Autologous Internal Limiting Membrane Plug Technique for Treatment Naive Large Macular Holes



The aim of our study was to examine the anatomical and functional outcome of autologous internal limiting membrane (ILM) plug technique for large macular holes.


This study was a prospective, interventional case study of patients with macular hole having maximum basal diameter of more than 400 microns. We included 8 treatment naive eyes with large macular holes (>400 μ basal diameter). Patients with macular hole were evaluated using optical coherence tomography (DRI OCT-1 Atlantis, Japan) and the smallest and largest internal (i.e. horizontal) diameter of the hole was measured parallel to the retinal pigment epithelium (RPE). Then the minimal and maximum linear (i.e. vertical) diameter of macular hole was also calculated. After ILM peeling, a small plug of the free ILM was tucked under the edges of the macular hole with ILM forceps. 20% SF6 gas was injected at the end of surgery as a tamponade agent. Postoperative vision and type of macular hole closure was noted at 1 month.

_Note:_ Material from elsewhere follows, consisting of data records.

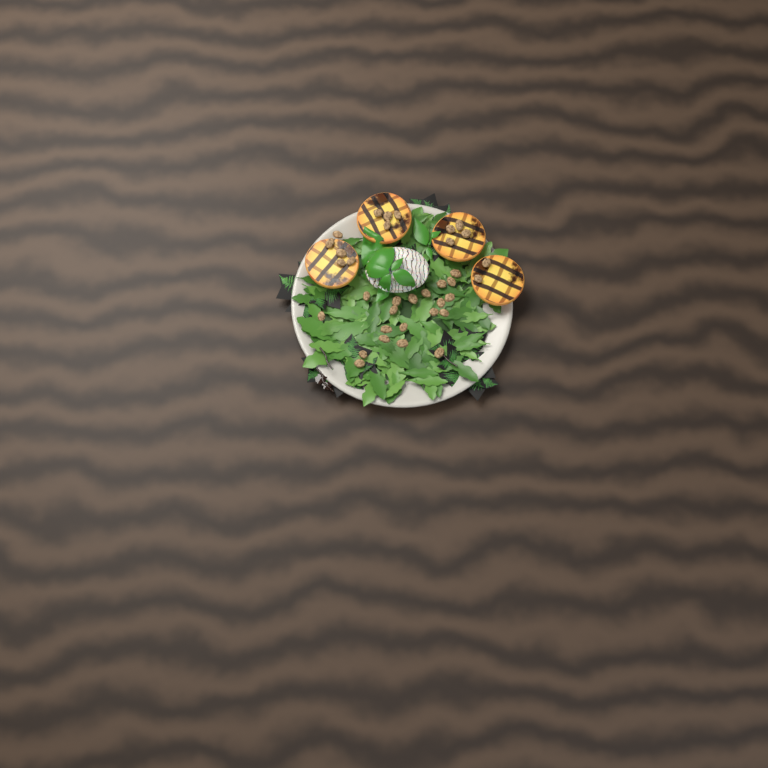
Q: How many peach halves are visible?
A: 4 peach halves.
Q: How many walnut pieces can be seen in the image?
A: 35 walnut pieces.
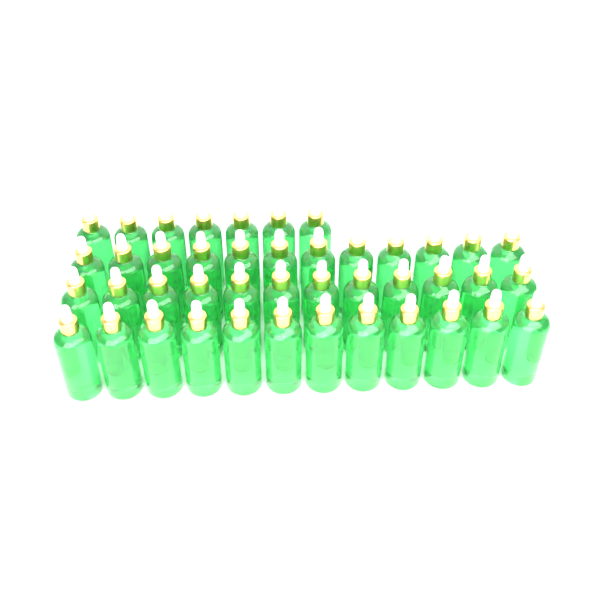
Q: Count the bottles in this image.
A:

Majority (7 out of 8 eyes) had idiopathic macular hole and 1 patient had macular hole secondary to tractional retinal detachment due to sarcoidosis induced vasculitis. The mean duration of symptoms of patients was 4.5 months. The mean maximum base diameter was 1172+322 microns. The mean preoperative BCVA was 1.46+0.08 logarithm of minimal angle of resolution (logMAR) units and improved to 0.84+0.3 log-MAR units at the 1-month postoperatively (p=0.01). The mean macular hole index was 0.75 and mean hole form factor was 0.40. The mean preoperative minimum linear diameter of the macular hole was 587+216 microns and mean maximum base diameter as 1172+322 microns. Type 1 macular hole closure was observed in all eyes and one patient developed retinal pigment epithelium atrophy.


Large macular holes with maximal basal diameter greater than 400 microns (1) are at a higher risk of non closure after vitrectomy and internal limiting membrane (ILM) peeling.Autologous internal limiting membrane plug has good anatomical and functional outcomes and can be considered at the time of primary vitrectomy for large macular holes.